**** Given information

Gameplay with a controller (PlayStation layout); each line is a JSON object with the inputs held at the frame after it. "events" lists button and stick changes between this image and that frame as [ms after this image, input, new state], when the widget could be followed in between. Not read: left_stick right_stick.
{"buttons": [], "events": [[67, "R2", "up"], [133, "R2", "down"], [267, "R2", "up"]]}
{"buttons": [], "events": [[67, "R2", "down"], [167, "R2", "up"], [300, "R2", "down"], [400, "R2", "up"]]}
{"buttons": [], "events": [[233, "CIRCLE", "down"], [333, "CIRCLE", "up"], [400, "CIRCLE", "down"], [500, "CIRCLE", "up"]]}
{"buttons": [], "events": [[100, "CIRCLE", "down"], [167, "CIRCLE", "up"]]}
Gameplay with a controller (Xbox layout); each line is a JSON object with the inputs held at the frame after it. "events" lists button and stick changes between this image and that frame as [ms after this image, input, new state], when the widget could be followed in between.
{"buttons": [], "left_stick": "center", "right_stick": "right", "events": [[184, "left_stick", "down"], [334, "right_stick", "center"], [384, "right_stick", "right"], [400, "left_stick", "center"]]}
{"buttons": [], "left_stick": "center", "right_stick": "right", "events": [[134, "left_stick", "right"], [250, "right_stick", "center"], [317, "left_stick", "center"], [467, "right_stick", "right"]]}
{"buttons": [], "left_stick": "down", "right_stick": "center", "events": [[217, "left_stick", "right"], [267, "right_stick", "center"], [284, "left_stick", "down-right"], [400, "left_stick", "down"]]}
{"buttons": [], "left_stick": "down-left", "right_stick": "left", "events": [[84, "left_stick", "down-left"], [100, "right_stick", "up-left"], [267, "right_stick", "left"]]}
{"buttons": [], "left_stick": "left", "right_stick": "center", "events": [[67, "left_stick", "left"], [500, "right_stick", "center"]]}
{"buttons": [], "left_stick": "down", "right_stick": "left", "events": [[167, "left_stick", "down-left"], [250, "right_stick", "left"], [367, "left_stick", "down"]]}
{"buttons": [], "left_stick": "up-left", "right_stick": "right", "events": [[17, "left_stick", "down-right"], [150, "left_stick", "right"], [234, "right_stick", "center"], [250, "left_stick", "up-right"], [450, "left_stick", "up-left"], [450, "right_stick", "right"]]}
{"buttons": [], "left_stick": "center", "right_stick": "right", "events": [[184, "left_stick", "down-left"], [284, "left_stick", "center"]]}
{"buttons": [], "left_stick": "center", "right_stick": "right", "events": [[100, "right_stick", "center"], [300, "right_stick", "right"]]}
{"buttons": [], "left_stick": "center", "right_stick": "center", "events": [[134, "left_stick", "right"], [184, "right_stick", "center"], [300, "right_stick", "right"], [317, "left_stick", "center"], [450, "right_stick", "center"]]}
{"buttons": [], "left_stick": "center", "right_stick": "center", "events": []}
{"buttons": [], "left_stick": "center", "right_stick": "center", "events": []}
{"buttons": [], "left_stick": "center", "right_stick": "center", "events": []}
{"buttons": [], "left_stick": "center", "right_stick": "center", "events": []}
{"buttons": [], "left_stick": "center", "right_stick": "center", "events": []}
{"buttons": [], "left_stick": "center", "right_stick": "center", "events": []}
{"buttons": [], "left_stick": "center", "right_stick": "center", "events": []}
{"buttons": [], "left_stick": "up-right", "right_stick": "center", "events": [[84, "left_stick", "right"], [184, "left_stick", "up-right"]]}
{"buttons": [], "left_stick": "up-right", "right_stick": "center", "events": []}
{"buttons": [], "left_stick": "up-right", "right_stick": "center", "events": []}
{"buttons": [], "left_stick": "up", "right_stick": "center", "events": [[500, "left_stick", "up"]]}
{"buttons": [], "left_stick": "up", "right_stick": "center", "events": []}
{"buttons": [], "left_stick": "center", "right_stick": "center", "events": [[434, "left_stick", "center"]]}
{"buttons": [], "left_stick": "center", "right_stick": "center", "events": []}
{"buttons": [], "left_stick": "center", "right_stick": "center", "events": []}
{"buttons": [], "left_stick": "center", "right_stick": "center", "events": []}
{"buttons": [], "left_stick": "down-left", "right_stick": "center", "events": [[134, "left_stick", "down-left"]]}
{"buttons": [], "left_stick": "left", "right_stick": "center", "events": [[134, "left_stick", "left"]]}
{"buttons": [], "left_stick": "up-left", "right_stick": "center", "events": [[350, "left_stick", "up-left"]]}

********

Where in the records does the string "CIRCLE" appear? Copy every line that has it.

{"buttons": [], "events": [[233, "CIRCLE", "down"], [333, "CIRCLE", "up"], [400, "CIRCLE", "down"], [500, "CIRCLE", "up"]]}
{"buttons": [], "events": [[100, "CIRCLE", "down"], [167, "CIRCLE", "up"]]}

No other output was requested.